PROBLEM DETAILS:
Copy out all of the records. Keep every word exact.
[INPUT RECORDS Boundary: Start]
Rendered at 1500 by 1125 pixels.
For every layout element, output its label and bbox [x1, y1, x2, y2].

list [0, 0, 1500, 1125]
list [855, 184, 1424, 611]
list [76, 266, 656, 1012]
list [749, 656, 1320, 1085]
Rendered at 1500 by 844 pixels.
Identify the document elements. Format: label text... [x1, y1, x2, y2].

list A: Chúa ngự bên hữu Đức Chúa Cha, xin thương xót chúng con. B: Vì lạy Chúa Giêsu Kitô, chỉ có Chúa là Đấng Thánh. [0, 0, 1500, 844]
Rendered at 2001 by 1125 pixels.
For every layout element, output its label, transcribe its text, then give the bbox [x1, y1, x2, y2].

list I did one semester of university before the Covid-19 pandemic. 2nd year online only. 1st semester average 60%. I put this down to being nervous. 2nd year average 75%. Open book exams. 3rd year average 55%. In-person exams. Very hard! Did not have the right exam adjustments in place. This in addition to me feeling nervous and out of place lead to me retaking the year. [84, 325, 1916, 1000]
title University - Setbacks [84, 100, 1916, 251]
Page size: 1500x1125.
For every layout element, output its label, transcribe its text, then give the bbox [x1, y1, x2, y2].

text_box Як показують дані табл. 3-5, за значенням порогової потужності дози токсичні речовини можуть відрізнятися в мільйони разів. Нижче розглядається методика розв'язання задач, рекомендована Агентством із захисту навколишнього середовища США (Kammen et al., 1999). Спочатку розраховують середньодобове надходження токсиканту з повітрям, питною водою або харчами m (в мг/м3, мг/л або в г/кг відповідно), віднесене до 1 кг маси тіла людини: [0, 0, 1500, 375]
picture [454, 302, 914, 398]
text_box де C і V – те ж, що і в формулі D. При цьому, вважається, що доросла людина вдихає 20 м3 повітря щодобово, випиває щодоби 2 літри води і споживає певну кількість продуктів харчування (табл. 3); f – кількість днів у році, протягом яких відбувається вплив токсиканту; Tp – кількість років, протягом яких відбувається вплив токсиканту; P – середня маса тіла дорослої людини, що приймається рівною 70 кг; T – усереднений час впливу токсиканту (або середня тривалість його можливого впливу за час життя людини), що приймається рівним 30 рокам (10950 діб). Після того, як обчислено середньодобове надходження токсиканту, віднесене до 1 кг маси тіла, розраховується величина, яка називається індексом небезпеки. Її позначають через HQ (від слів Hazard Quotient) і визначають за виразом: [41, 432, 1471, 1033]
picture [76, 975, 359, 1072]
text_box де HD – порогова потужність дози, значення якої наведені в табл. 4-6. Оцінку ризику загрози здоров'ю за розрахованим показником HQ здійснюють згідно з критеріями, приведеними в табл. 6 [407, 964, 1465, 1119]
[INPUT RECORDS Boundary: End]
SOLUTION TO THE PROBLEM:
Rendered at 1500 by 1125 pixels.
For every layout element, output its label and bbox [x1, y1, x2, y2].

list [0, 0, 1500, 1125]
list [855, 184, 1424, 611]
list [76, 266, 656, 1012]
list [749, 656, 1320, 1085]
Rendered at 1500 by 844 pixels.
Identify the document elements. Format: label text... [x1, y1, x2, y2].

list A: Chúa ngự bên hữu Đức Chúa Cha, xin thương xót chúng con. B: Vì lạy Chúa Giêsu Kitô, chỉ có Chúa là Đấng Thánh. [0, 0, 1500, 844]
Rendered at 2001 by 1125 pixels.
For every layout element, output its label, transcribe its text, then give the bbox [x1, y1, x2, y2].

list I did one semester of university before the Covid-19 pandemic. 2nd year online only. 1st semester average 60%. I put this down to being nervous. 2nd year average 75%. Open book exams. 3rd year average 55%. In-person exams. Very hard! Did not have the right exam adjustments in place. This in addition to me feeling nervous and out of place lead to me retaking the year. [84, 325, 1916, 1000]
title University - Setbacks [84, 100, 1916, 251]
Page size: 1500x1125.
For every layout element, output its label, transcribe its text, then give the bbox [x1, y1, x2, y2].

text_box Як показують дані табл. 3-5, за значенням порогової потужності дози токсичні речовини можуть відрізнятися в мільйони разів. Нижче розглядається методика розв'язання задач, рекомендована Агентством із захисту навколишнього середовища США (Kammen et al., 1999). Спочатку розраховують середньодобове надходження токсиканту з повітрям, питною водою або харчами m (в мг/м3, мг/л або в г/кг відповідно), віднесене до 1 кг маси тіла людини: [0, 0, 1500, 375]
picture [454, 302, 914, 398]
text_box де C і V – те ж, що і в формулі D. При цьому, вважається, що доросла людина вдихає 20 м3 повітря щодобово, випиває щодоби 2 літри води і споживає певну кількість продуктів харчування (табл. 3); f – кількість днів у році, протягом яких відбувається вплив токсиканту; Tp – кількість років, протягом яких відбувається вплив токсиканту; P – середня маса тіла дорослої людини, що приймається рівною 70 кг; T – усереднений час впливу токсиканту (або середня тривалість його можливого впливу за час життя людини), що приймається рівним 30 рокам (10950 діб). Після того, як обчислено середньодобове надходження токсиканту, віднесене до 1 кг маси тіла, розраховується величина, яка називається індексом небезпеки. Її позначають через HQ (від слів Hazard Quotient) і визначають за виразом: [41, 432, 1471, 1033]
picture [76, 975, 359, 1072]
text_box де HD – порогова потужність дози, значення якої наведені в табл. 4-6. Оцінку ризику загрози здоров'ю за розрахованим показником HQ здійснюють згідно з критеріями, приведеними в табл. 6 [407, 964, 1465, 1119]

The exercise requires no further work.